# Celery Leaves



## Jax08 (Feb 13, 2009)

I have a ton of leaves left over from our celery, right now in a mound outside. Is it worth drying the leaves to feed to the dogs? Looks like they are loaded with good nutrition

Do Celery Leaves Have Nutritional Value? | LIVESTRONG.COM


----------



## carmspack (Feb 2, 2011)

YES - they are an ingredient in Feed-Sentials - don't use too many at one time because they do have a diuretic action. If you meant for yourself - sure , especially for soups - this is where the flavour comes from. If you look at chinese celery it is mostly leaves not stalks. Some europeans will use the leaves , discard the stalks.
Hard to find a supplier and then it is expensive "gourmet" pricing -- so by all means dehydrate and keep in mason jars till you need them.


----------



## Jax08 (Feb 13, 2009)

Thanks Carmen! I have a mound...literally about 18" high of the leaves and end stalks I tossed aside. I saw it was an ingredient in the feedsentials. I have the stalks in the fridge to dehydrate for soups and one year the celery was horrible and I dried the leaves instead.


----------



## carmspack (Feb 2, 2011)

leaves much tastier


----------



## NancyJ (Jun 15, 2003)

LOL I always chop up the leaves and throw in soups or stir fries! Maybe my European heritage? I thought everyone did?


----------



## Jax08 (Feb 13, 2009)

I never even knew you could use the leaves until a couple years ago when our celery was horrible and I read it in a very, very old canning and preserves book. I knew you could use them but didn't realize they were so nutritious.


----------



## carmspack (Feb 2, 2011)

one of the biggest problems in finding commercially available celery leaves is that the majority of the celery leaves are from China , (which I won't touch) .


----------



## onyx'girl (May 18, 2007)

My area was known as celery city. Before the bedding plant industry took over, there were celery farms everywhere...now it is all greenhouses with annuals. We have quite a few celery growers still in the area, luckily.

I've always used celery leaves when cooking, and add them to salads too.
But they are the inner leaves, not what would be growing around the stalks....this is what you are writing about Michele?


----------



## Jax08 (Feb 13, 2009)

All of them, Jane. I have a large pile. What do you mean by "inner" leaves?
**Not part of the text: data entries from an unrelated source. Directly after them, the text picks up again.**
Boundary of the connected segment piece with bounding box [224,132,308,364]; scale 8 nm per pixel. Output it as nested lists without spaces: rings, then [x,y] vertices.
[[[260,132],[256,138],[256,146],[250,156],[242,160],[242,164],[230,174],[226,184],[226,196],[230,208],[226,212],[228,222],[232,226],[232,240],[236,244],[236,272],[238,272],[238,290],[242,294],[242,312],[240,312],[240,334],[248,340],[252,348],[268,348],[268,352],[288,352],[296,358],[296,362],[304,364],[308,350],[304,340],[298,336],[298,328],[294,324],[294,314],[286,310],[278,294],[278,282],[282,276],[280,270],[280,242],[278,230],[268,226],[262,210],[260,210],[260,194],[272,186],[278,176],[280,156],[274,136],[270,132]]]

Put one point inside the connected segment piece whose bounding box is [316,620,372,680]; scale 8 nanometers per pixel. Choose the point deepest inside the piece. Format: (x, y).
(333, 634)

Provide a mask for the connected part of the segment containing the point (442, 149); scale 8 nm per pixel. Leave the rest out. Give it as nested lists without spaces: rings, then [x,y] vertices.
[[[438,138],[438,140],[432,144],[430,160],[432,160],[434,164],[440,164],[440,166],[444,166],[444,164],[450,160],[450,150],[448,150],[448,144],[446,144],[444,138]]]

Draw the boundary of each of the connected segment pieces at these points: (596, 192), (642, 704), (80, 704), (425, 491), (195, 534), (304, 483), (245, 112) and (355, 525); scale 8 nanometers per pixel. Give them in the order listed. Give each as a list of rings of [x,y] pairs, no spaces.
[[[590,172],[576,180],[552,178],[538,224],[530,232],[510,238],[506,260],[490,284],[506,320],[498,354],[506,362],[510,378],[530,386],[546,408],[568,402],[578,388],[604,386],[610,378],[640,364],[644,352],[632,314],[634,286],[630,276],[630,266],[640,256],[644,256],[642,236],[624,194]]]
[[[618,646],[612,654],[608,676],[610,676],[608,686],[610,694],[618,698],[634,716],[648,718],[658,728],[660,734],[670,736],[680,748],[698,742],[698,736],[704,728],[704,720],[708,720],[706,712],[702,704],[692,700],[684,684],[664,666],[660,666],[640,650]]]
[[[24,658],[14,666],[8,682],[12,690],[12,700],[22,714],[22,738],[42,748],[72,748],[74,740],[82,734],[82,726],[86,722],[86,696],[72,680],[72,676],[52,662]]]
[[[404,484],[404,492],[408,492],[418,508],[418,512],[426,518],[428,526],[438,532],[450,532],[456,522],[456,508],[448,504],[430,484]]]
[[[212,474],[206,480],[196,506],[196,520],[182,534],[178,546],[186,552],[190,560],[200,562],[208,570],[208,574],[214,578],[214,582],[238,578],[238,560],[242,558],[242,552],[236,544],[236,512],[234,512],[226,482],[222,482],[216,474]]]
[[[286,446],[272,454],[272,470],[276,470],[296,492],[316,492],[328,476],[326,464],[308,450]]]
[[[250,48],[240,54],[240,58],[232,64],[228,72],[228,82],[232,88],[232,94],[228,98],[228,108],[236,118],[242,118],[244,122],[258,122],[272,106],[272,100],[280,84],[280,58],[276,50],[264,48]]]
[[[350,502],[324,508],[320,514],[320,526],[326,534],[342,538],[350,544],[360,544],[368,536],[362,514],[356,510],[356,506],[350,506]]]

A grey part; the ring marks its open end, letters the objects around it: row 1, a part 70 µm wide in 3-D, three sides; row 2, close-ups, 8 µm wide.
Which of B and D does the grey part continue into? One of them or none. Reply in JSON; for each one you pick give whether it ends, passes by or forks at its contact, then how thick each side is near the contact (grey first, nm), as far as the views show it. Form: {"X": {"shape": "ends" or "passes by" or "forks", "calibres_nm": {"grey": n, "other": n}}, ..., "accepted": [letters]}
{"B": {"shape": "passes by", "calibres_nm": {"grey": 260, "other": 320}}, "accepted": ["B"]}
After sitting outside last night and today, I"m not even sure they are any good so it all might be just a thought for next year.


----------



## onyx'girl (May 18, 2007)

The leaves inside the stalk(heart?) The best part of celery is the smaller insides. Those are the leaves I cook with.
I've never grown celery...around here it is grown in mucky, dark lowland type soil.


----------



## Jax08 (Feb 13, 2009)

oh....my favorite part of the celery bunch!!! I have those but we only had six bunches so not alot of them. Mostly it would be the outer leaves and the ones at the end of the stalks.


----------